Zwei der Sehenswürdigkeiten, die in der Liste des UNESCO-Weltkulturerbes erfasst sind, befinden sich in der Region Vysočina. Es sind dies der historische Stadtkern der Stadt Telč sowie die St.-Prokop-Basilika und das jüdische Viertel in Třebíč.

 

Telč (karte)

Telč ist ein historisches Städtchen mit gerade mal 6.000 Einwohnern. Es liegt im südwestlichen Teil des böhmisch-mährischen Grenzgebiets. Telč ist ein beliebtes Touristikzentrum der Tschechischen Republik. Bekannt ist es vor allem für sein historisches Stadtzentrum, das aus dem weitläufigen Schloss-Komplex des Renaissanceschlosses und dem Marktplatz mit seinen Renaissance- und Barockbauten gebildet wird. Die Stadt wurde 1970 unter Denkmalschutz gestellt und 1992 auf die Liste des UNESCO-Weltkulturerbes aufgenommen.

Das historische Zentrum von Telč verdankt sein heutiges Gesicht seiner Umgestaltung im 16. Jahrhundert, als italienische Baumeister eine gänzlich neue Art der Fassadengestaltung in die Stadt brachten, die in den nächsten Jahrzehnten zur wichtigen Inspirationsquelle der heimischen Bauherren wurde. Die ersten Bürgerhäuser am Marktplatz entstanden im Laufe des 14. Jahrhunderts und waren aus Holz. Nachdem ein Brand einen Großteil der Häuser zerstörte, entstanden auf den ursprünglichen, schmalen, langen Parzellen neue, gemauerte Häuser mit Laubengängen und Giebeln im Stil der Renaissance, dem Barock und dem Klassizismus.   

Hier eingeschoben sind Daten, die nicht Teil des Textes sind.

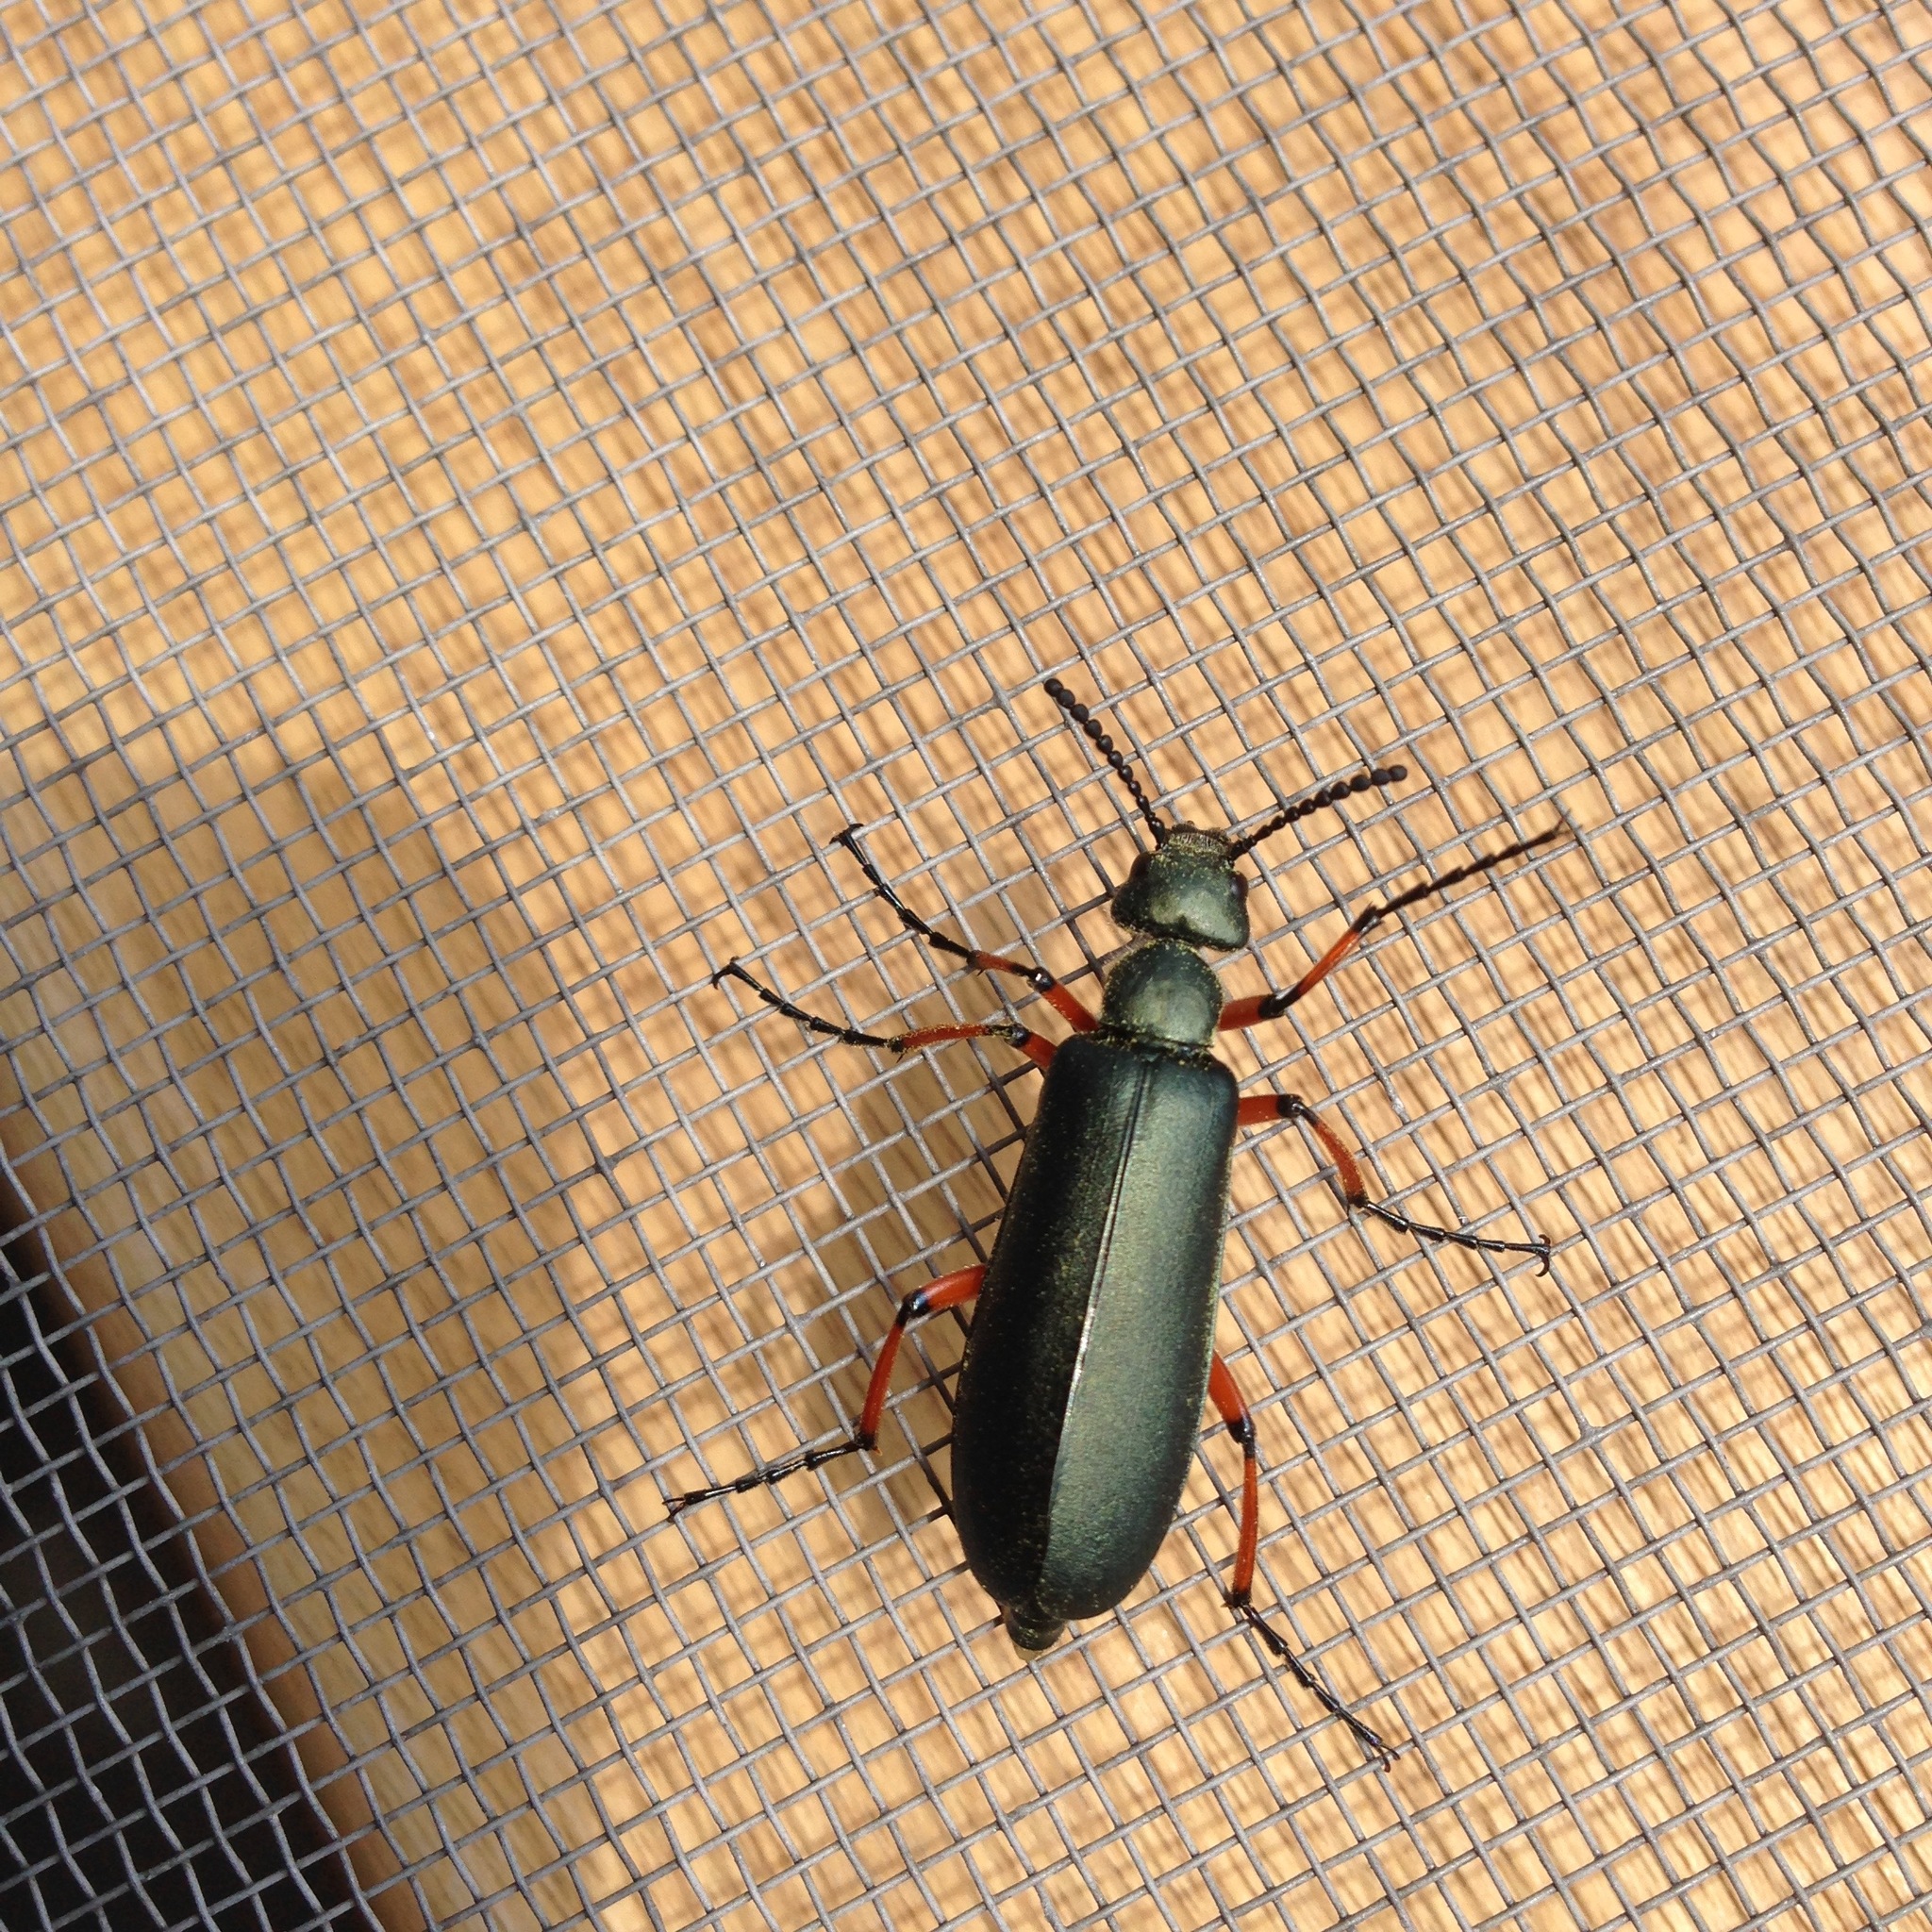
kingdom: Animalia
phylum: Arthropoda
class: Insecta
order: Coleoptera
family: Meloidae
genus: Lytta
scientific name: Lytta sayi
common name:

Das Renaissanceschloss aus dem 16. Jahrhundert, dessen Pläne im Atelier des Architekten B. Maggi aus Aragona entstanden und das mit seiner weitläufigen Anlage einen wichtigen Teil des historischen Stadtkerns bildet, gehört zu den Juwelen der mährischen Renaissance-Architektur. Der Wert und die Anziehungskraft des Schlosses steigen zusätzlich durch die Tatsache, dass sein prächtiges Interieur und die damalige Ausstattung bis heute sehr gut erhalten sind. Das Schloss ist ein Museum und im Schlossgarten befindet sich eine Galerie des bekannten tschechischen Malers Jan Zrzavý.

Třebíč (karte)

Die Stadt Třebič liegt am Fuße des böhmisch-mährischen Hochlandes. Besonders sehenswert in Třebič sind die St.-Prokop-Basilika im Stil der romanischen Gotik und das jüdische Viertel mit seinem Friedhof. Beide wurden 2003 in die Liste des UNESCO-Weltkulturerbes aufgenommen. Außer Jerusalem ist das jüdische Viertel in Třebič das einzige jüdische Kulturdenkmal, das eigenständig in der UNESCO-Liste eingetragen ist.  

Die St.-Prokop-Basilika stammt aus der Mitte des 13. Jahrhunderts. Sie ist im Stil der romanischen Gotik erbaut und ihr ursprünglicher Grundriss sowie der architektonische Ausbau blieben erhalten. Die Basilika war der Jungfrau Maria geweiht, wurde aber, nachdem sie in mehreren Kriegen großenteils zerstört wurde, später für weltliche Aufgaben genutzt – als Pferdestall, Scheune für Getreide und Bierlager. 1725 – 1731 wurde die Basilika wiederhergestellt, dem Heiligen Prokop geweiht und wieder als Kirche genutzt.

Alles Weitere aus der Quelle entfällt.